**ASSIGNED TASK**
In the records, rename "Piper" to "Hanser" in the lines from the line with "Media & Society." up to and including the line with "Cooke, Maeve. 1999.". Give back only those lines, with everything else unchanged.

'''

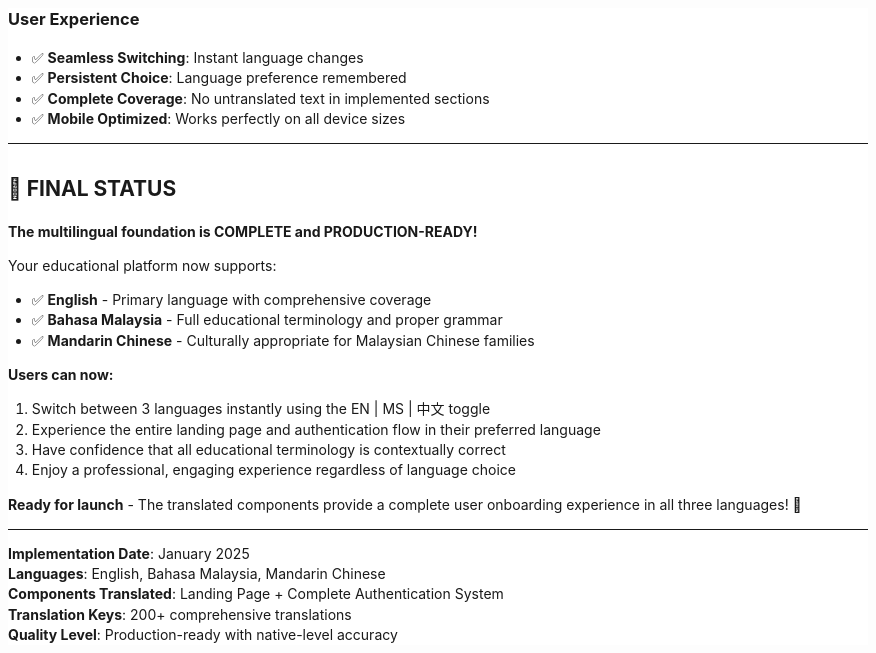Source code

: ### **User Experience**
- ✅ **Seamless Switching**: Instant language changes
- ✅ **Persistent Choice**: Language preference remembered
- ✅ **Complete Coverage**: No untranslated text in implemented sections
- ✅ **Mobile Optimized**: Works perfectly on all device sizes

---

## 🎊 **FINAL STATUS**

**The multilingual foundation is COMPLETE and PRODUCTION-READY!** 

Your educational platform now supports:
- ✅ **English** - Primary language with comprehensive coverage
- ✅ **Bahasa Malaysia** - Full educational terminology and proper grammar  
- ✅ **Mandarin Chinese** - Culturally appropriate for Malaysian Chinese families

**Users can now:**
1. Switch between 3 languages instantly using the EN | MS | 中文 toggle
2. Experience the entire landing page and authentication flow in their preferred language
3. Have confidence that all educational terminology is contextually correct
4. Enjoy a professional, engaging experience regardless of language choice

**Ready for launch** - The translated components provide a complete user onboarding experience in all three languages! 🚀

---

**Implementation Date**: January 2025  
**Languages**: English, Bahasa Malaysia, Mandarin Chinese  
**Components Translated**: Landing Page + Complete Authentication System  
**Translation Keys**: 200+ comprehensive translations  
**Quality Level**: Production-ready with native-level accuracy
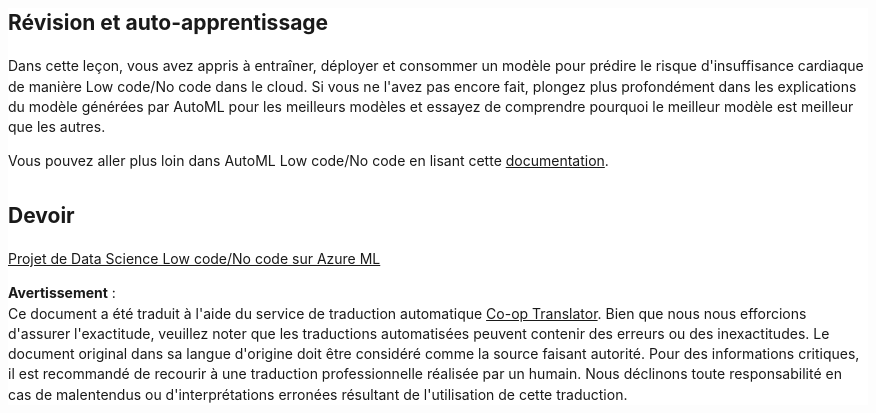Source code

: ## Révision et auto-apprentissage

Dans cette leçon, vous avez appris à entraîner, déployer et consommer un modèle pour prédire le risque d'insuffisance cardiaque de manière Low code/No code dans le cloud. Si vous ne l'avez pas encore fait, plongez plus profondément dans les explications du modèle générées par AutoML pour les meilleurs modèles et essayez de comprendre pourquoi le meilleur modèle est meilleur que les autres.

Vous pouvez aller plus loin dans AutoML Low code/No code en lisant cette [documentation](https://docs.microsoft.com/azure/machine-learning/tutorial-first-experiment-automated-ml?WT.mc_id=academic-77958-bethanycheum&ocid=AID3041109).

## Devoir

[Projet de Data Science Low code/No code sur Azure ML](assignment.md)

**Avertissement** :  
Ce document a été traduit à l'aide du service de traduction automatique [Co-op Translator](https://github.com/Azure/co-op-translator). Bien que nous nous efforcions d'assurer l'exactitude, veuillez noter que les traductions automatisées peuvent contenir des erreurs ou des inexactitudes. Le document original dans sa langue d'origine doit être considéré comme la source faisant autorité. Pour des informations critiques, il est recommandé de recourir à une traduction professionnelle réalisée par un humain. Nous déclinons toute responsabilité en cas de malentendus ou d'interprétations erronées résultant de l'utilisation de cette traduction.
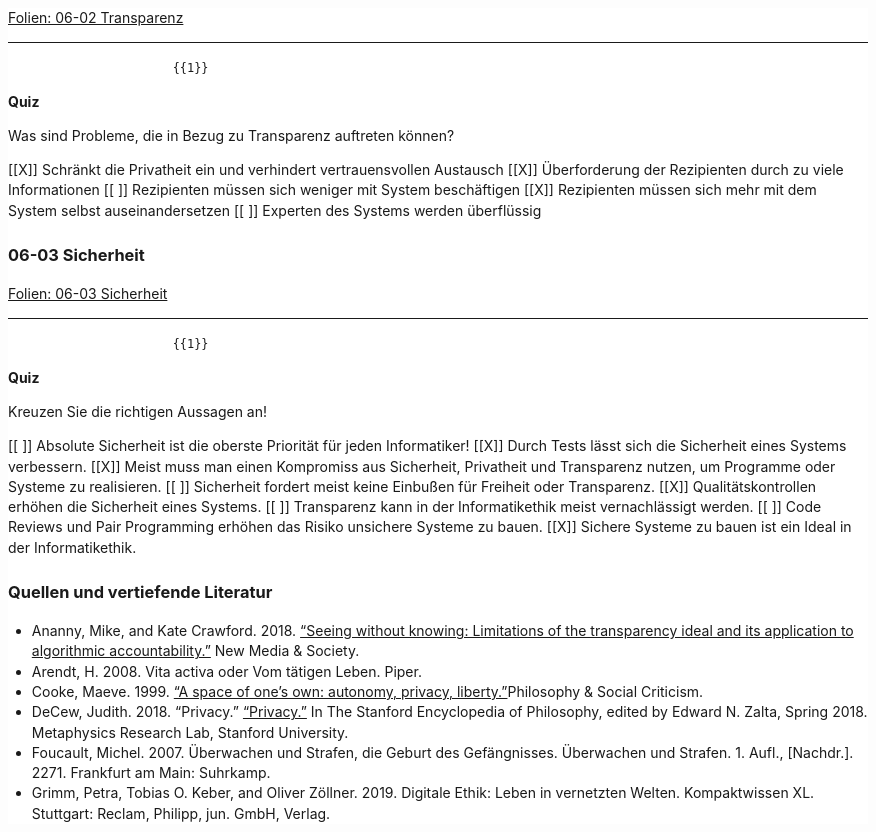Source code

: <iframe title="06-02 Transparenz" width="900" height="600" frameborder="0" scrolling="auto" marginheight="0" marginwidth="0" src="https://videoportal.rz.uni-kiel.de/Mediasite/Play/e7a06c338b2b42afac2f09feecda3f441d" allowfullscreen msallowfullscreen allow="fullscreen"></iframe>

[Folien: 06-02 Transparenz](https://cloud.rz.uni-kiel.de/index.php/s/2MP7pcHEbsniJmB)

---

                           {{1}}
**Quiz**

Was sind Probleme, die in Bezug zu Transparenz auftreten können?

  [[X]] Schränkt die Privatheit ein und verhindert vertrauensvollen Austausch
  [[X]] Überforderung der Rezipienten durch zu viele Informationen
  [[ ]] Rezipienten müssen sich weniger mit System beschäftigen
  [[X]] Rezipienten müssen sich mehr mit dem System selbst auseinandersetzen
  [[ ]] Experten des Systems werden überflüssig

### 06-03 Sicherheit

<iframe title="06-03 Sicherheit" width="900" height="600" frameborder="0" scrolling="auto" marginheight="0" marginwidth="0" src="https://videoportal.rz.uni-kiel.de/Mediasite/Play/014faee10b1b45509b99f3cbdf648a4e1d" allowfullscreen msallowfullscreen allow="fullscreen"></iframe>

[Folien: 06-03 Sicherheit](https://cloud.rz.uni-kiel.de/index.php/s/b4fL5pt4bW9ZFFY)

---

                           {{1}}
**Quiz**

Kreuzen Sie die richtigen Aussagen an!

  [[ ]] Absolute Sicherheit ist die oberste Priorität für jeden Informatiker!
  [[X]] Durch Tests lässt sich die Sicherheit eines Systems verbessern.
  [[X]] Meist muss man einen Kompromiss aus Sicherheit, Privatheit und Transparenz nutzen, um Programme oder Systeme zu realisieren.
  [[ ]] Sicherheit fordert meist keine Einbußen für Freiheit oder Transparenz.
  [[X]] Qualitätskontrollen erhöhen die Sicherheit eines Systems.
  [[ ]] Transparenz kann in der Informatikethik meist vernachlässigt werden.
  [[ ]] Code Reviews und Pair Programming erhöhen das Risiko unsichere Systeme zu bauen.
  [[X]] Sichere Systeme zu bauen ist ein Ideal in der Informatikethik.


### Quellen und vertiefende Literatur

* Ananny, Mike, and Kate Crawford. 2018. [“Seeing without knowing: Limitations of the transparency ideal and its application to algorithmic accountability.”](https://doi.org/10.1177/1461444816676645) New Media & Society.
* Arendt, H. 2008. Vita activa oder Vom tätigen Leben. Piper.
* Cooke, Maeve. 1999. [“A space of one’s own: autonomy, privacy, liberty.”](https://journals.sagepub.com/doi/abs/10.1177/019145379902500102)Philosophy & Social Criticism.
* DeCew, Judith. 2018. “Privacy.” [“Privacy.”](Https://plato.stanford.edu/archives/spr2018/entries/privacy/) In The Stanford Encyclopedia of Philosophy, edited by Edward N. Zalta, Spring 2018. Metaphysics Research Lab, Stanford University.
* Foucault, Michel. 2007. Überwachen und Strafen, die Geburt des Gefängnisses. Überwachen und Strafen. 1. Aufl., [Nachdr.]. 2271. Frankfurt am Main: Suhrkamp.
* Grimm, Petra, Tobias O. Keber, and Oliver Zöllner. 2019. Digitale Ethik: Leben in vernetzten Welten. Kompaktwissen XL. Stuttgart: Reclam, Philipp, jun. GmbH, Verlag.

'''

**WRITTEN SOLUTION**
* Ananny, Mike, and Kate Crawford. 2018. [“Seeing without knowing: Limitations of the transparency ideal and its application to algorithmic accountability.”](https://doi.org/10.1177/1461444816676645) New Media & Society.
* Arendt, H. 2008. Vita activa oder Vom tätigen Leben. Hanser.
* Cooke, Maeve. 1999. [“A space of one’s own: autonomy, privacy, liberty.”](https://journals.sagepub.com/doi/abs/10.1177/019145379902500102)Philosophy & Social Criticism.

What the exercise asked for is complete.